Hassan Diab tente de soutirer le maximum du gouvernement du Canada pour le procès qu’il a subi concernant l’attentat de la rue Copernic, à Paris.

Que Diab s’adresse à la France

ÉDITORIAL / Hassan Diab tente de soutirer le maximum du gouvernement du Canada pour le procès qu’il a subi concernant l’attentat de la rue Copernic, à Paris. C’est répréhensible car ces procédures n’ont aucune mesure de comparaison avec deux cas fortement médiatisés et dont il semble s’inspirer, ceux d’Omar Khadr et de Maher Arar.

Hassan Diab est ce professeur d’université qui a — faussement, a reconnu la justice française — été soupçonné d’être impliqué dans une attaque terroriste survenue le 3 octobre 1980 à une synagogue de Paris.

C’était la plus importante et cruelle attaque contre la communauté juive depuis la Seconde Guerre mondiale. Quatre personnes sont mortes et 46 ont été blessées par la déflagration de 10 kilos d’explosifs camouflés dans des sacoches d’une moto stationnée à l’entrée. Une enquête subséquente de police a pointé du doigt des nationalistes palestiniens, sans trouver de coupable. Cette attaque a fait les manchettes pendant des années en France.

En 2008, M. Diab habitait au Canada. Avec son doctorat de sociologie en poche de la Syracuse University, dans l’état de New York, il a obtenu sa citoyenneté canadienne et enseignait aux universités d’Ottawa et Carleton. Au même moment, la France a recommencé ses procédures afin d’intenter un procès au professeur. Pour cela, il fallait faire extrader Hassan Diab du Canada. Cela a pris quatre ans.

Au final, en 2012, le juge a reconnu que la preuve était faible, mais qu’il ne pouvait s’y opposer. La Cour d’appel a confirmé, et la Cour suprême a refusé d’entendre la cause.

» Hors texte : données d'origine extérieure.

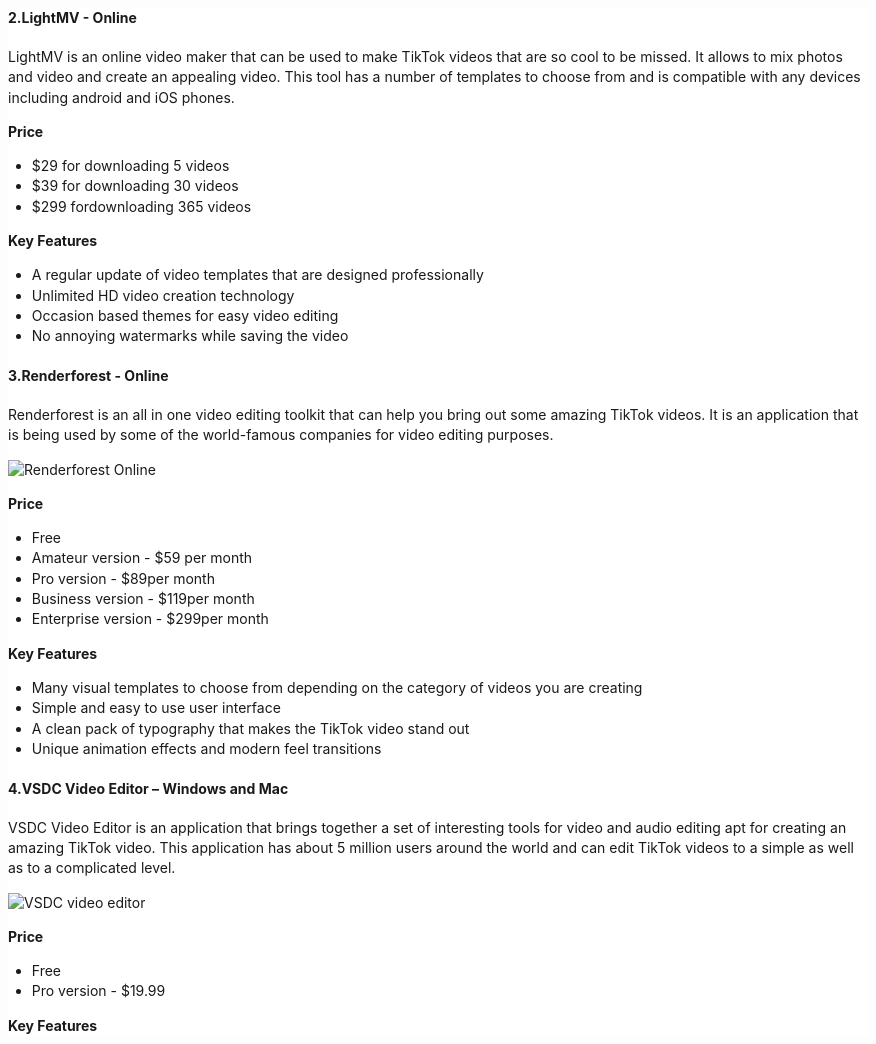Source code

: #### 2.LightMV - Online

LightMV is an online video maker that can be used to make TikTok videos that are so cool to be missed. It allows to mix photos and video and create an appealing video. This tool has a number of templates to choose from and is compatible with any devices including android and iOS phones.

**Price**

* $29 for downloading 5 videos
* $39 for downloading 30 videos
* $299 fordownloading 365 videos

**Key Features**

* A regular update of video templates that are designed professionally
* Unlimited HD video creation technology
* Occasion based themes for easy video editing
* No annoying watermarks while saving the video

#### 3.Renderforest - Online

Renderforest is an all in one video editing toolkit that can help you bring out some amazing TikTok videos. It is an application that is being used by some of the world-famous companies for video editing purposes.

![Renderforest Online](https://images.wondershare.com/filmora/article-images/renderforest-online.jpg)

**Price**

* Free
* Amateur version - $59 per month
* Pro version - $89per month
* Business version - $119per month
* Enterprise version - $299per month

**Key Features**

* Many visual templates to choose from depending on the category of videos you are creating
* Simple and easy to use user interface
* A clean pack of typography that makes the TikTok video stand out
* Unique animation effects and modern feel transitions

#### 4.VSDC Video Editor – Windows and Mac

VSDC Video Editor is an application that brings together a set of interesting tools for video and audio editing apt for creating an amazing TikTok video. This application has about 5 million users around the world and can edit TikTok videos to a simple as well as to a complicated level.

![VSDC video editor](https://images.wondershare.com/filmora/article-images/vsdc-delogo.png)

**Price**

* Free
* Pro version - $19.99

**Key Features**
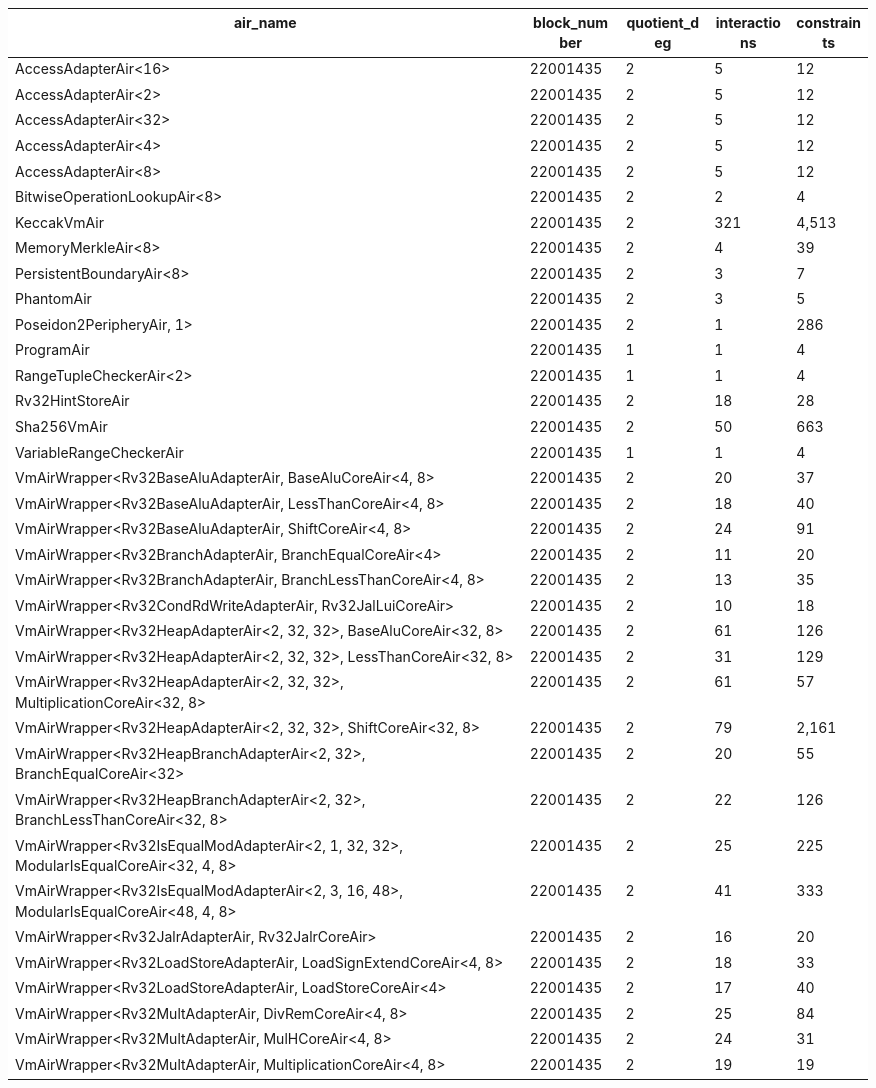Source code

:| air_name | block_number | quotient_deg | interactions | constraints |
| --- | --- | --- | --- | --- |
| AccessAdapterAir<16> | 22001435 | 2 | 5 | 12 | 
| AccessAdapterAir<2> | 22001435 | 2 | 5 | 12 | 
| AccessAdapterAir<32> | 22001435 | 2 | 5 | 12 | 
| AccessAdapterAir<4> | 22001435 | 2 | 5 | 12 | 
| AccessAdapterAir<8> | 22001435 | 2 | 5 | 12 | 
| BitwiseOperationLookupAir<8> | 22001435 | 2 | 2 | 4 | 
| KeccakVmAir | 22001435 | 2 | 321 | 4,513 | 
| MemoryMerkleAir<8> | 22001435 | 2 | 4 | 39 | 
| PersistentBoundaryAir<8> | 22001435 | 2 | 3 | 7 | 
| PhantomAir | 22001435 | 2 | 3 | 5 | 
| Poseidon2PeripheryAir<BabyBearParameters>, 1> | 22001435 | 2 | 1 | 286 | 
| ProgramAir | 22001435 | 1 | 1 | 4 | 
| RangeTupleCheckerAir<2> | 22001435 | 1 | 1 | 4 | 
| Rv32HintStoreAir | 22001435 | 2 | 18 | 28 | 
| Sha256VmAir | 22001435 | 2 | 50 | 663 | 
| VariableRangeCheckerAir | 22001435 | 1 | 1 | 4 | 
| VmAirWrapper<Rv32BaseAluAdapterAir, BaseAluCoreAir<4, 8> | 22001435 | 2 | 20 | 37 | 
| VmAirWrapper<Rv32BaseAluAdapterAir, LessThanCoreAir<4, 8> | 22001435 | 2 | 18 | 40 | 
| VmAirWrapper<Rv32BaseAluAdapterAir, ShiftCoreAir<4, 8> | 22001435 | 2 | 24 | 91 | 
| VmAirWrapper<Rv32BranchAdapterAir, BranchEqualCoreAir<4> | 22001435 | 2 | 11 | 20 | 
| VmAirWrapper<Rv32BranchAdapterAir, BranchLessThanCoreAir<4, 8> | 22001435 | 2 | 13 | 35 | 
| VmAirWrapper<Rv32CondRdWriteAdapterAir, Rv32JalLuiCoreAir> | 22001435 | 2 | 10 | 18 | 
| VmAirWrapper<Rv32HeapAdapterAir<2, 32, 32>, BaseAluCoreAir<32, 8> | 22001435 | 2 | 61 | 126 | 
| VmAirWrapper<Rv32HeapAdapterAir<2, 32, 32>, LessThanCoreAir<32, 8> | 22001435 | 2 | 31 | 129 | 
| VmAirWrapper<Rv32HeapAdapterAir<2, 32, 32>, MultiplicationCoreAir<32, 8> | 22001435 | 2 | 61 | 57 | 
| VmAirWrapper<Rv32HeapAdapterAir<2, 32, 32>, ShiftCoreAir<32, 8> | 22001435 | 2 | 79 | 2,161 | 
| VmAirWrapper<Rv32HeapBranchAdapterAir<2, 32>, BranchEqualCoreAir<32> | 22001435 | 2 | 20 | 55 | 
| VmAirWrapper<Rv32HeapBranchAdapterAir<2, 32>, BranchLessThanCoreAir<32, 8> | 22001435 | 2 | 22 | 126 | 
| VmAirWrapper<Rv32IsEqualModAdapterAir<2, 1, 32, 32>, ModularIsEqualCoreAir<32, 4, 8> | 22001435 | 2 | 25 | 225 | 
| VmAirWrapper<Rv32IsEqualModAdapterAir<2, 3, 16, 48>, ModularIsEqualCoreAir<48, 4, 8> | 22001435 | 2 | 41 | 333 | 
| VmAirWrapper<Rv32JalrAdapterAir, Rv32JalrCoreAir> | 22001435 | 2 | 16 | 20 | 
| VmAirWrapper<Rv32LoadStoreAdapterAir, LoadSignExtendCoreAir<4, 8> | 22001435 | 2 | 18 | 33 | 
| VmAirWrapper<Rv32LoadStoreAdapterAir, LoadStoreCoreAir<4> | 22001435 | 2 | 17 | 40 | 
| VmAirWrapper<Rv32MultAdapterAir, DivRemCoreAir<4, 8> | 22001435 | 2 | 25 | 84 | 
| VmAirWrapper<Rv32MultAdapterAir, MulHCoreAir<4, 8> | 22001435 | 2 | 24 | 31 | 
| VmAirWrapper<Rv32MultAdapterAir, MultiplicationCoreAir<4, 8> | 22001435 | 2 | 19 | 19 |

Le dossier de Hassan Diab était clair : son cas ne se jugerait pas au Canada, où il avait épuisé ses recours, mais en France.

M. Diab a été emprisonné dès son arrivée en France, en 2014, puisqu’il était considéré criminel dangereux. Son procès s’est déroulé sur trois années et a multiplié les démarches qui tenaient à l’examen minutieux de preuves calligraphiques douteuses. Au final, il a été blanchi.

Aujourd’hui, il en veut au Canada contre lequel il réclame pas moins de 90 millions $, 50 millions $ pour lui et 40 millions $ pour son épouse et ses deux enfants. C’est proprement insensé.

Il y a deux autres cas de rétribution pour des emprisonnements fautifs avant Hassan Diab. Celui d’Omar Khadr, l’enfant soldat qui a tué un GI américain, après que le gouvernement conservateur de Stephen Harper ait nié ses appels à la libération alors qu’il croupissait à la prison de Guantanamo. Maher Arar, lui, a été emprisonné et torturé en Syrie sous de fausses informations de la Gendarmerie royale du Canada. Dans les deux cas, le Canada avait une responsabilité énorme. Omar Khadr a reçu 10,5 millions $ du Canada et Maher Arar également.

Dans le cas de Hassan Diab, le Canada n’a que bien peu à se reprocher. Le pays a suivi les procédures d’extradition. En 2018, une enquête a été instituée et les résultats ont également blanchi le Canada. Au mieux a-t-on souhaité au passage améliorer les mesures d’extradition. Évidemment, le clan de M. Diab a qualifié le tout de mesure à étouffer toute l’affaire. Quatre fois le Canada s’est penché sur ce dossier : un premier juge a résolu qu’il ne pouvait prévenir l’extradition et les trois autres ont conclu dans le même sens. Pour ça, M. Diab exige 90 millions $.

S’il y a un coupable, c’est la France. C’est elle qui l’a privé de sa liberté pendant plus de trois ans. C’est là que Hassan Diab et ses avocats doivent s’adresser.